Her main research interests are Georg Friedrich Händel, Carl Friedrich Christian Fasch and Johann Friedrich Fasch as well as the history of music in Halle. Several musicological publications were produced for the "Internationale Fasch-Gesellschaft", whose president she was from 1995 to 2008. Since 1999 she has been a member of the Georg-Friedrich-Händel-Gesellschaft. She is editor of Handel's chamber duets and terzettes in the Hallische Händel-Ausgabe.

== Publications ==
- Der Stadtsingechor als ein "Annexum" der Franckeschen Stiftungen zu Halle.

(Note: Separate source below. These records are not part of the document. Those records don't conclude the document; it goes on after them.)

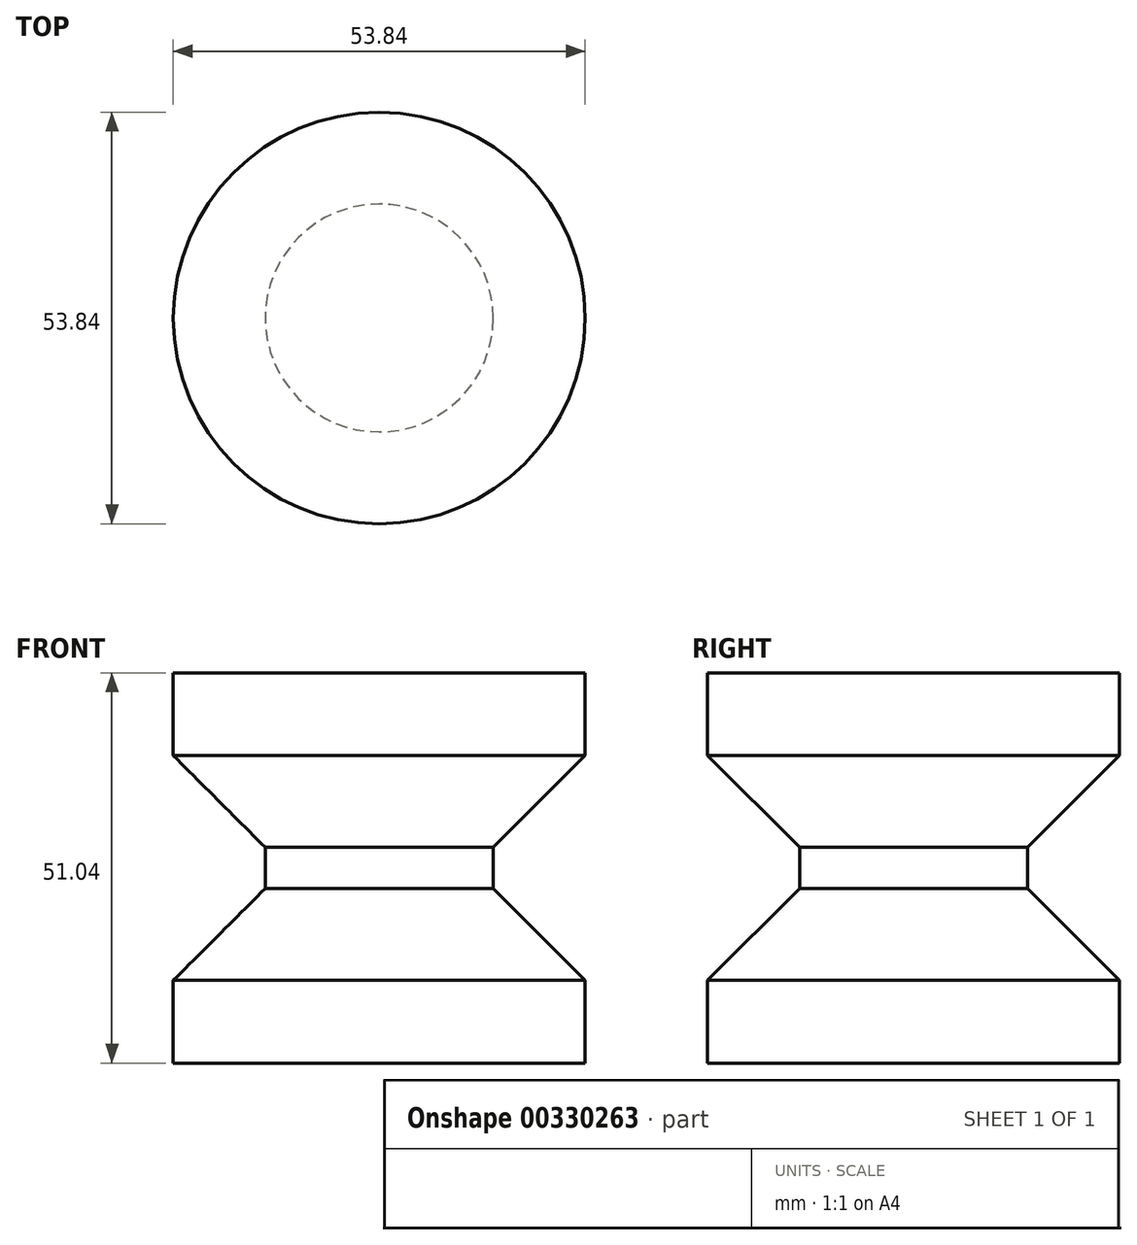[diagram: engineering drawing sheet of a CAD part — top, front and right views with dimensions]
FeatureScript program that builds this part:
annotation { "Feature Type Name" : "Feature", "Feature Type Description" : "" }
export const myFeature = defineFeature(function(context is Context, id is Id, definition is map)
    precondition{}
    {
        {
            var Q0;
            Q0=qCreatedBy(makeId("Front.planeOp"),FACE);
            var sketch = newSketch(context, id + "F0", { "sketchPlane" : qUnion([Q0])});
            skLineSegment(sketch, "E0", {"start": v(0, 33.46) * mm, "end": v(-26.92, 33.46) * mm});
            skLineSegment(sketch, "E1", {"start": v(-26.92, 22.65) * mm, "end": v(-14.9, 10.63) * mm});
            skLineSegment(sketch, "E2", {"start": v(-14.9, 10.63) * mm, "end": v(-14.9, 5.25) * mm});
            skLineSegment(sketch, "E3", {"start": v(-14.9, 5.25) * mm, "end": v(-26.92, -6.77) * mm});
            skLineSegment(sketch, "E4", {"start": v(-26.92, -6.77) * mm, "end": v(-26.92, -17.58) * mm});
            skLineSegment(sketch, "E5", {"start": v(-26.92, -17.58) * mm, "end": v(0, -17.58) * mm});
            skLineSegment(sketch, "E6", {"start": v(0, -17.58) * mm, "end": v(0, 33.46) * mm});
            skLineSegment(sketch, "E7", {"start": v(-26.92, 33.46) * mm, "end": v(-26.92, 22.65) * mm});
            skSolve(sketch);
        }
        {
            var Q0;
            Q0 = qSketchRegion(id + "F0", true);
            var Q1;
            Q1=sQuery(id+"F0.wireOp",EDGE,"E6");
            revolve(context, id + "F1", {"entities" : qUnion([Q0]), "axis" : qUnion([Q1]), "revolveType" : RevolveType.FULL});
        }
    });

Ein Beitrag zur Geschichte des Chores in der Zeit von 1808 bis 1946, dargestellt an Dokumenten aus dem Archiv der Franckeschen Stiftungen (Schriften des Händelhauses in Halle. Vol. 7). Handel House, Halle an der Saale 1991, ISBN 3-910019-04-8.
- with Klaus Hortschansky (ed.): Georg Friedrich Händel – ein Lebensinhalt. Gedenkschrift für Bernd Baselt (1934–1993). Bärenreiter-Verlag, Kassel 1995, ISBN 3-7618-1261-2.
- (ed.): Was dieser Geldmangel uns vor täglich Kummer machet. Briefe, Johann Friedrich Fasch betreffend, aus dem St. Bartholomäi-Stift zu Zerbst (1752 until 1757) (Schriftenreihe zur Mitteldeutschen Musikgeschichte. Series I: Quellenschriften. Vol. 3). Ziethen, Oschersleben 1997, ISBN 978-3-932090-13-4.
- Musikgeschichte der Stadt Halle. Führer durch die Ausstellung des Händel-Hauses. Handel House, Halle an der Saale 1998, ISBN 978-3-910019-13-3.
- with Christiane Barth: Händel, der Europäer. Führer durch die Ausstellung im Händel-Haus. Handel House, Halle (Saale) 2009, ISBN 978-3-910019-25-6.
- with Christiane Barth: Musikstadt Halle. Führer durch die Ausstellung im Wilhelm-Friedemann-Bach-Haus Halle. Handel House Foundation, Halle 2012, ISBN 978-3-943095-01-2.